Soyons tous des voyous
Profitons de ce court moment où les questions sont encore ouvertes pour en poser quelques-unes. Dans cette période post-électorale, il y a ce que je ne comprends pas et ce que je crains de comprendre.
Arrêtons-nous encore un instant sur cette période qui a vu un candidat élu et pas encore président se faire passer pour un sans domicile fixe, heureusement accueilli dans un hôtel restaurant de luxe, puis sur un jet privé puis sur un yacht. Je ne citerai pas les noms de ces différentes marques déposées. Il est ensuite venu se plaindre et a été approuvé par la population. Il continue d’errer, semble-t-il. La question n’est pas pour moi d’ajouter un énième commentaire à cet épisode mais de profiter des quelques derniers instants où les questions sont encore un peu ouvertes. Les machines électorales vont bientôt se remettre en route.
Il y a trop de choses que je ne comprends pas : par exemple, comment on peut dire dans un même souffle que ce fut « une belle campagne » bien que le sens en ait été absent et qu’il y ait manqué en outre l’Europe, l’International et la mondialisation, excusez du peu. J’essaye de comprendre, depuis que je l’ai entendu chez Dominique Taddeï, les méandres de la pensée complexe, forcément complexe, d’Edgar Morin expliquant dans un même souffle que les Français se sont réconciliés avec la politique mais que la politique, c’était le néant. Voilà les Français réconciliés avec le néant. Et on voudrait que je comprenne.

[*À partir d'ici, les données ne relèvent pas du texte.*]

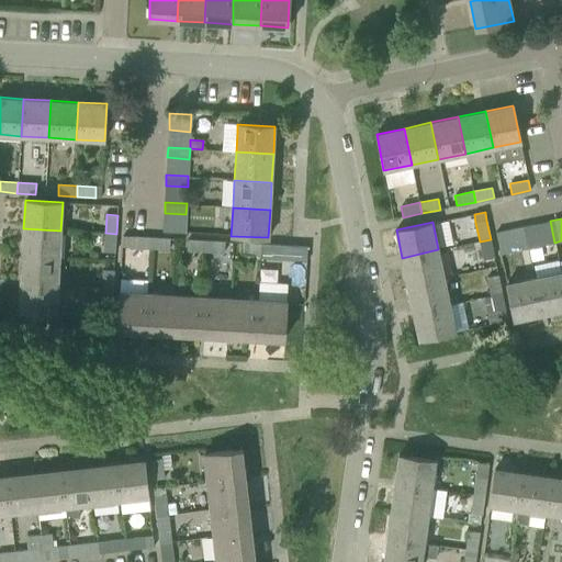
[(538,246),(534,224),(524,226),(528,248),(538,246)]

Je n’arrive pas à comprendre non plus comment on peut à droite comme à gauche se féliciter que le candidat de droite ait fait reculer l’extrême droite sans contester la manière dont il l’a fait. Et sans se demander pourquoi la gauche n’y est pas parvenue. J’essaye de comprendre pourquoi on nous bassine avec la réinvention d’une social-démocratie, « à la française » (Georges Marchais aurait dit « aux couleurs de
Il y a ce que je ne comprends pas et ce que j’ai peur de comprendre.

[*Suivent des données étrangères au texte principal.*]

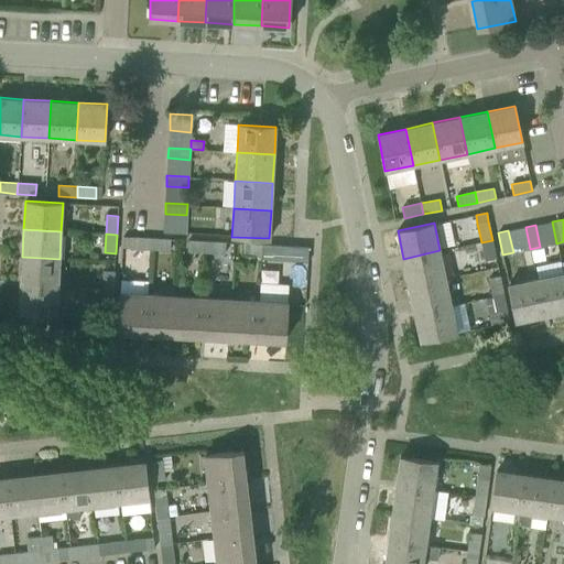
[(151,249),(151,238),(132,237),(132,248),(151,249)]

Je crains de comprendre que Ségolène Royal aspire à la même discipline pour la gauche que celle qui existerait à droite et qu’entre « juste l’ordre » et « l’ordre juste », l’accent mis avant tout sur l’ordre laisse peu d’espace à la différenciation.
J’essaye surtout d’éclaircir la portée d’une intuition, celle que plus on diabolisait le candidat de la droite plus les Français avaient envie de voter pour lui. J’essaye de ne pas évacuer trop vite cette idée comme il serait tentant de le faire parce qu’elle a quelque chose d’effrayant et témoigne d’une grave maladie de notre démocratie.
Stefano Benni souligne l’analogie de la méthode de notre candidat avec la technique de Berlusconi : « Insulter ses adversaires puis pleurer parce que le méchant ennemi vous attaque ». Il ne se contente pas de cela ni même de ses adversaires, il nous provoque tous comme le ferait un voyou. Il nous fait des pieds de nez. Il fait son sale gosse avant de revenir en victime arrogante. Dans cet ordre d’idée, la croisière - dont il faut noter qu’elle n’est pas condamnée par nos concitoyens - relève du même processus de provocation que l’anti-Mai 68, la génétique, Claude Allègre etc. Au supermarché de la marque du candidat on en trouvait pour tous les goûts, tous les âges, toutes les catégories sociales, tous les communautarismes. Pas n’importe quelle idée mais des idées testées quant à leur impact marketing par des sociétés spécialisées.
Ne faudrait-il pas admettre que, dans le fond, l’image de marque qui l’a emporté est celle du voyou. Jacques Derrida rappelait à propos des voyous que « l’abus de pouvoir est constitutif de la souveraineté même » et que la seule façon pour qu’il n’y ait plus de voyou, c’est que nous le devenions tous. Voyous, c’est à dire souverains.